Classes based on Marxist theory
Then, the agenda will turn to classes that will add to these discussions by concentrating on Marxist theory and the generalized experience of the working class over the past 150 years. The classes are built around unwinding, reformulating, and answering some of the central questions that came out of the socialist summer schools. One such question a YS member asked during a class by veteran SWP member Tom Leonard in Santa Cruz, California, was: "Why do party members always pose broader issues of world politics and social struggles to co-workers in their work in the unions, not just focus on trade union tactics?" A class during the conference will seek to answer this, drawing on the pamphlet What is to be Done? by Bolshevik leader V.I. Lenin, among other readings.

Another question from the Santa Cruz class that will be addressed is, "Why did the SWP return to calling for a workers and farmers government in the early 1980s, a position it had stepped back from in the previous two decades in favor of calling for a `workers government'?"

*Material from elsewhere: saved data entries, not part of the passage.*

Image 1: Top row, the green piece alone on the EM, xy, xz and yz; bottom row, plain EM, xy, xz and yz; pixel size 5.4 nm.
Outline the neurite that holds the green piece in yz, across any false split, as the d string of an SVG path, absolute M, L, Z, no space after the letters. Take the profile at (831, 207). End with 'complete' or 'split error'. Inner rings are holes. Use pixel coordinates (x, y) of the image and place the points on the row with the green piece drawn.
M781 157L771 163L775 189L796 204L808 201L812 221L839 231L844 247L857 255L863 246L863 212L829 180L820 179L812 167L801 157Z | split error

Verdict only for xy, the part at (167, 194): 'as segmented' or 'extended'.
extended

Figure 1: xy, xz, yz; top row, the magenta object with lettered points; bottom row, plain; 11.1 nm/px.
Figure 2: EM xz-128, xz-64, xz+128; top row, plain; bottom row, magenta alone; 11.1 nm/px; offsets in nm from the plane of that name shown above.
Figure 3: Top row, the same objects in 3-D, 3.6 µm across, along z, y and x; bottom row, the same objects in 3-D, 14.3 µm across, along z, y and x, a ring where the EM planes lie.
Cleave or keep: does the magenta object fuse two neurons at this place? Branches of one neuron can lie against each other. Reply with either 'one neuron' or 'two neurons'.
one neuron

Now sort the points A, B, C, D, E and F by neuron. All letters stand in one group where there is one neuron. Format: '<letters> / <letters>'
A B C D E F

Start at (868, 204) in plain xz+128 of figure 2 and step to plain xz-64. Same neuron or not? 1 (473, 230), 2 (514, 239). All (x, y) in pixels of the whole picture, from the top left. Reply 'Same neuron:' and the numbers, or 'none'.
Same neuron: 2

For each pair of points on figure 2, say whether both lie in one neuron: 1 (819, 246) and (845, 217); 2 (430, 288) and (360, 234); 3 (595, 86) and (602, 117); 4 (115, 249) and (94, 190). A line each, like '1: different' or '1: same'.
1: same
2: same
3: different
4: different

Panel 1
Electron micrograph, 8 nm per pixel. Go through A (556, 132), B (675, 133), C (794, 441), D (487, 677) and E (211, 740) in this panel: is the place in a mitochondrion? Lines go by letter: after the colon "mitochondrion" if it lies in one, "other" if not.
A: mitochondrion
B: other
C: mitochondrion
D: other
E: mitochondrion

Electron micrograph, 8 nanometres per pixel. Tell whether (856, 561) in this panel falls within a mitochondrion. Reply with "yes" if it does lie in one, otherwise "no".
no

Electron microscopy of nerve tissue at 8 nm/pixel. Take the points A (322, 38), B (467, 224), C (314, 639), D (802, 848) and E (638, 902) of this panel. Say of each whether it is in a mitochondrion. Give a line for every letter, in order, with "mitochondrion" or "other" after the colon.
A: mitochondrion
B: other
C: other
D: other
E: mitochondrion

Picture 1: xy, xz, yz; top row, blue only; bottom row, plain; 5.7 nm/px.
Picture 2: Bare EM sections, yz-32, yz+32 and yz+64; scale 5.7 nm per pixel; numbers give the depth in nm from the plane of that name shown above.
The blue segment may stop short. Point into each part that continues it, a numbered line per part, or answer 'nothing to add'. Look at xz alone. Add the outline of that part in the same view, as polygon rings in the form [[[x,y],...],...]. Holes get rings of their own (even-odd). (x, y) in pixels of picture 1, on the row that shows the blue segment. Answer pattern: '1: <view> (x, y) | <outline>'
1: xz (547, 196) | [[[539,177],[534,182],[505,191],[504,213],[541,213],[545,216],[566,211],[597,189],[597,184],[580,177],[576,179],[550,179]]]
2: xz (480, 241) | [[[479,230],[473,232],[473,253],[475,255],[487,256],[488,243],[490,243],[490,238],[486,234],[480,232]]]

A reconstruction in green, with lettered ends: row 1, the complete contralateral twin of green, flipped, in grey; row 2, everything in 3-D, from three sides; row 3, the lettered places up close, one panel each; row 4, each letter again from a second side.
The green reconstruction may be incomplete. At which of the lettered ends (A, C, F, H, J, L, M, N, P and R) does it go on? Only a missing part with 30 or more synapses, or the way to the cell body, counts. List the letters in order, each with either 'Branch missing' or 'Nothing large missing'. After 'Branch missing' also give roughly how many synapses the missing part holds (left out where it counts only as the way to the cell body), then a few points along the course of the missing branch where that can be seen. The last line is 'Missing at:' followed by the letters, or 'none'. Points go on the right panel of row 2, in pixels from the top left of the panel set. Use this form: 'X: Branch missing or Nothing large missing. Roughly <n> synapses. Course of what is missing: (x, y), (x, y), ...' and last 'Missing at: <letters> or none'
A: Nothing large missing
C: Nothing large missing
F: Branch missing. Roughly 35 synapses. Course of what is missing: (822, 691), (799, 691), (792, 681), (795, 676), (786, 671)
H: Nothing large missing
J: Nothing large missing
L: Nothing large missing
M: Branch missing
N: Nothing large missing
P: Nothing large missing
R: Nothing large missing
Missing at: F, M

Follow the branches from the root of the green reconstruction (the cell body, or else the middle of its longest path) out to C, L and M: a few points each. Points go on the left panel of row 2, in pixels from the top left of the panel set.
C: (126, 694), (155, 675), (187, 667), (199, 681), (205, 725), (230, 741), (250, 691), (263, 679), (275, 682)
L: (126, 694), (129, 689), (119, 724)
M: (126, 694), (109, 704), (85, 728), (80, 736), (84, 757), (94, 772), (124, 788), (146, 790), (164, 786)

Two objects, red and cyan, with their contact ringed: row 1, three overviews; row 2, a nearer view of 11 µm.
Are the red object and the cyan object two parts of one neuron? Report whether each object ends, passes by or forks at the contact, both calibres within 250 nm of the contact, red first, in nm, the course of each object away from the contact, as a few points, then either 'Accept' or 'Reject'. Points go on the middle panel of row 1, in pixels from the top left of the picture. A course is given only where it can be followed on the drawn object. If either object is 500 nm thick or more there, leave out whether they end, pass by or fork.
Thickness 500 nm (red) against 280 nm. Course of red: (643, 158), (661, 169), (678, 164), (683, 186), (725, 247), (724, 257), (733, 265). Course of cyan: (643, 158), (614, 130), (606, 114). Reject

The class entitled "Russian revolution: birth of the worker-bolshevik," will draw on History of the Russian Revolution by Leon Trotsky to answer the question "what is a worker-bolshevik?" asked during a summer school session in Los Angeles. Some other working titles for classes at the conference include, "Rights of nations to self-determination: a Marxist application from Quebec to Puerto Rico to Kosova," and "Struggle for a proletarian party and organizational principles of the SWP."

All out for `Red Week' in New York
A number of Young Socialists members, interested youth, and workers of all ages are making plans to go straight from the Active Workers Conference to New York for the August 9-15 "Red Week" project to paint and make other improvements at the Pathfinder Building. That's where Pathfinder books, as well as the Militant and Perspectiva Mundial, are edited and printed. At least a dozen young socialists will join in the week-long project, and more volunteers are needed.

Many members and supporters of the communist movement from the northeastern region will turn out for this project in New York, especially on the final weekend. As part of the week, SWP branches in New York and New Jersey are planning a class and video showing by Mámud Shirvani on Wednesday, August 11, taking up the history of the 1920 Baku Congress and the role of the Bolsheviks in Central Asia during that time. That Friday, supporters in the New York area will hold a Militant Labor Forum with a panel discussion on the Irish freedom struggle. On Saturday, August 14, supporters of the communist movement will relax and celebrate the week's accomplishments with a dance party.